Eu nunca deixo de fazer essas observações, mas elas são imprescindíveis: um carrossel em miniatura, um móbile com tons de roxo e amarelo, um óculos de aros finos e vermelhos e as cortinas sempre fechadas. Sempre, sempre fechadas. E os outros objetos, sempre muito empoeirados. Empoleirados lá no canto esquerdo, sempre esquerdo, da prateleira central.
As paredes deveriam mudar sempre de cor, como seus olhos. Mas são sempre brancas. Seria inocência demais justificá-lo pelo fato de o branco não limitar o ambiente. É mais por conta do amarelo. Pelo amarelo de seus vestidos, sim. Nem o macacão escapa. As velas, os chás, as xícaras... FOC: fissura obsessiva compulsiva. Os olhos de nipônica não me enganam. Sua gama de cores não passa do dégradé limitado.
“Assim, a beleza do verde acalma seus laços e o azul apalpa seus seios. O som ecoa pela taverna e ensurdece os vestígios de luz da manhã. O soutien escorrega pelos braços lânguidos e entupidos de loção hidratante e...”. Seus livros cheios de lascividade disfarçada. Não é muito difícil de acreditar que ela é uma daquelas que imprime páginas de pornografia que sofreu um certo tipo de eruditação e coloca entre as folhas da revista informativa.

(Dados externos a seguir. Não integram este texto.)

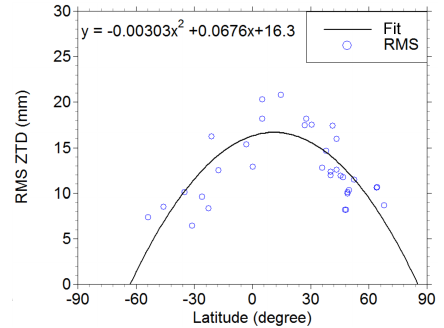
Figure 6. The rms values of ZTD differences between ECMWF and IGS as a function of geographical latitudes. A fitted second-order polynomial is also shown in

Outro dia, roubaram-me o título de nuvem negra. Não imaginei qual seria a reação dela diante do noticiamento do fato. E não soube. Ela não me deu ouvidos naquele instante; estava ocupada despejando o café na xícara e, com o transbordamento do mesmo, na mesa. Quatorze minutos e ela percebeu. Largou tudo lá e foi ao telefone. Chamou o corpo de bombeiros, naturalmente. Sete dias depois e queimou um guardanapo “acidentalmente”. Chamou um escritor famoso que pouco importa o nome, mas sim o conteúdo.
Todo esse conteúdo é nada. Nada no cosmos, nada no espaço: panos vermelhos, pterodátilos flamejantes, raios na face, lantejoulas flutuantes, músicas de pagode e a animação do bairro que não me atinge. Faltou-me o pé. A luxúria e o pé. Oferecer, talvez.
E não forem sete dias depois e nem cinco anos: minha mente não trabalhou esse tanto até lá. Foi ontem, anteontem, tanto faz. Só sei que as pessoas voam. E roubam os títulos dos outros.